## PROBLEM DETAILS
Name every person the article about Bernie Sanders's town hall on inequality mentions by name.

## TEXT

-*-*-

Vermont Sen. Bernie Sanders has for decades objected to the failure of major media outlets to cover the growth of economic inequality in America.
Now he’s doing something to tip the popular discourse away from the agendas of the super rich and toward the real-life concerns of the working class. Something big. On Monday, he hosted a livestreamed town hall meeting on “Inequality in America: The Rise of Oligarchy and Collapse of the Middle Class.”
With Massachusetts Sen. Elizabeth Warren, filmmaker Michael Moore, economist Darrick Hamilton and others, Sanders led a discussion about the growing power of corporate interests and how we can build an economy that works for all Americans. Livestreamed on Facebook, Twitter and YouTube by Sanders, his guests and multiple media outlets, the initiative had the potential to reach social media sites with a combined following of close to 50 million.
Sanders spoke with me as he prepared for the town hall about his view that new media platforms can, and must, open up new debates.
TCT: You say there are two fundamental issues that you want to see addressed. What’s the first?

-*-*-

## SOURCE INFORMATION
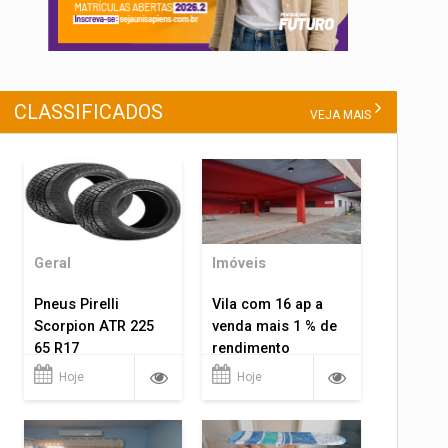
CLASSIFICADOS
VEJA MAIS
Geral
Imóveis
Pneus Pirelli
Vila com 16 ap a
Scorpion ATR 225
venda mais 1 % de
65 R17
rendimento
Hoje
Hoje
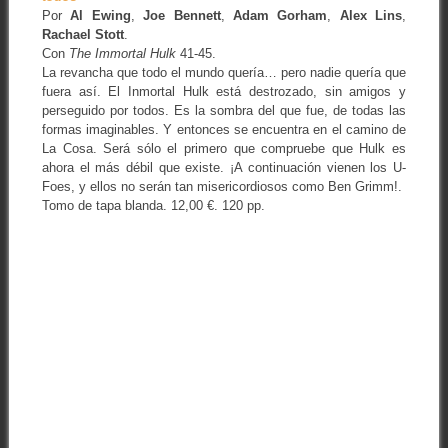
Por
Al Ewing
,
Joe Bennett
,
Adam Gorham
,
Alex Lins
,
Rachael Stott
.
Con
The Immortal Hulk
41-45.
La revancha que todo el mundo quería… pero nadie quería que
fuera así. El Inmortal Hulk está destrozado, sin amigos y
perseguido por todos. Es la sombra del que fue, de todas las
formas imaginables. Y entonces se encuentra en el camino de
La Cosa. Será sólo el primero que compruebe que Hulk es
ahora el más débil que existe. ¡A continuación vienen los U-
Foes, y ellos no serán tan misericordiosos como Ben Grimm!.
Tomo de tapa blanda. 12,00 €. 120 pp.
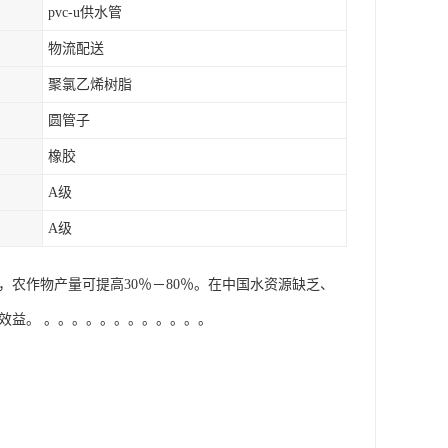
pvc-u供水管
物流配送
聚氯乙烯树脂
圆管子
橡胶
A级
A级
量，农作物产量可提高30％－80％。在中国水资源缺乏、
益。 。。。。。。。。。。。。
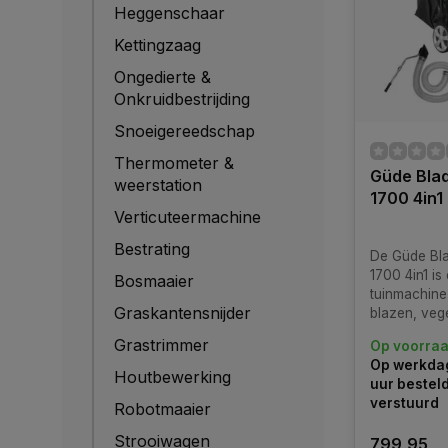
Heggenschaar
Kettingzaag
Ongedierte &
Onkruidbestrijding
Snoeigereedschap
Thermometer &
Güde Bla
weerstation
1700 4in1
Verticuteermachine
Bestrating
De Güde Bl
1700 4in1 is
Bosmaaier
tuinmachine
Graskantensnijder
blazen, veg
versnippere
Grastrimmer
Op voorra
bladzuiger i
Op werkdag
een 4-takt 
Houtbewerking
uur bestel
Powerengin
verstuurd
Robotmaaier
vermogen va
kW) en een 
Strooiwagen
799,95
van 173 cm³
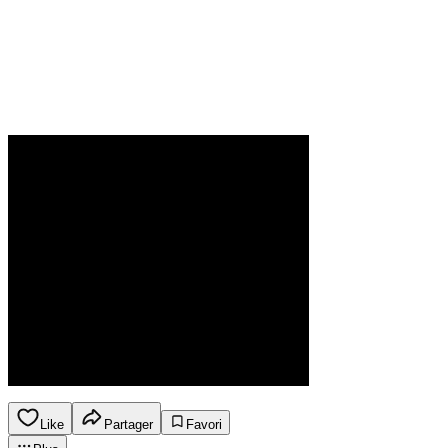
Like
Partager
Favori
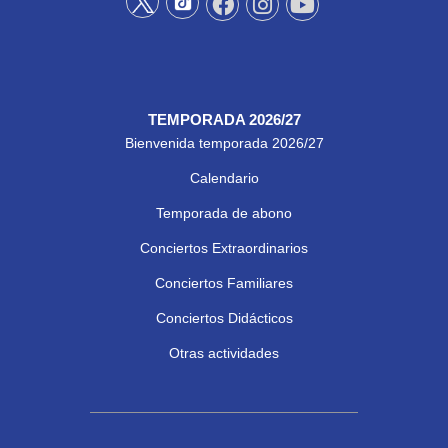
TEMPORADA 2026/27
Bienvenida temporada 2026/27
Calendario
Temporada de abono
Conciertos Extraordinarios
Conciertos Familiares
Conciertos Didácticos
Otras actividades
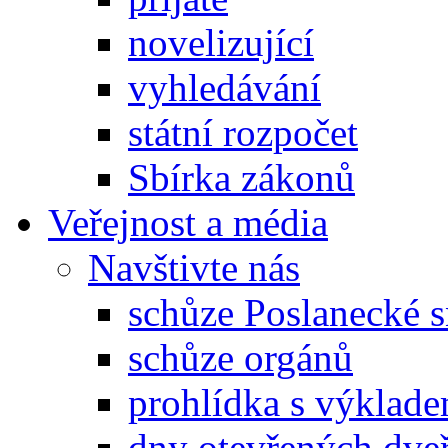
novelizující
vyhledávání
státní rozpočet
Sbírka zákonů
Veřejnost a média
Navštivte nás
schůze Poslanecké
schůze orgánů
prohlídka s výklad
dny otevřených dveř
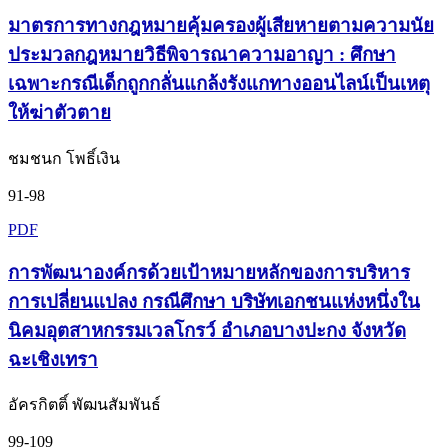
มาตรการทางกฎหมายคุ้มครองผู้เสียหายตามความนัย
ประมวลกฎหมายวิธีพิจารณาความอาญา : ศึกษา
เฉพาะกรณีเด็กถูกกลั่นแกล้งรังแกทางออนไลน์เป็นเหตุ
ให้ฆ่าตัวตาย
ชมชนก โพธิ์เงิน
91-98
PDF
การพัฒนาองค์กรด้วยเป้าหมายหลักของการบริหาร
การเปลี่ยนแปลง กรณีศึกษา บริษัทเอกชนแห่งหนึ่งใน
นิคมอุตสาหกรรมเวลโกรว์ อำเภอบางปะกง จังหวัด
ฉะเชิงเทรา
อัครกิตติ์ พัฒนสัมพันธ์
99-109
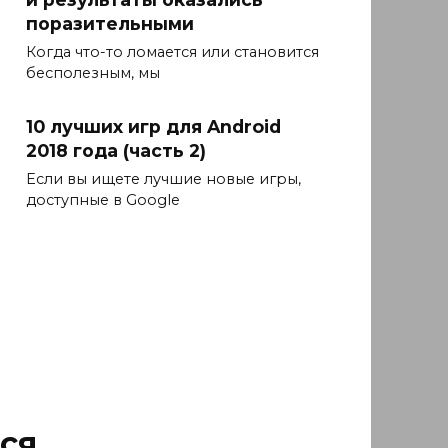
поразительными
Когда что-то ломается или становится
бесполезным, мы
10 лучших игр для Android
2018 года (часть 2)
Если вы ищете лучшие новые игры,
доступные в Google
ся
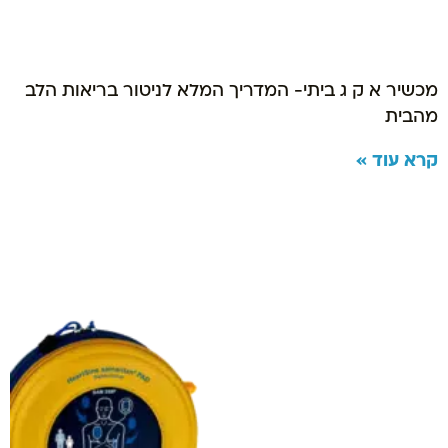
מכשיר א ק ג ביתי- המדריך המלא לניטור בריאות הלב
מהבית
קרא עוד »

-*-*-

## TASK RESPONSE
Bernie Sanders, Elizabeth Warren, Michael Moore, Darrick Hamilton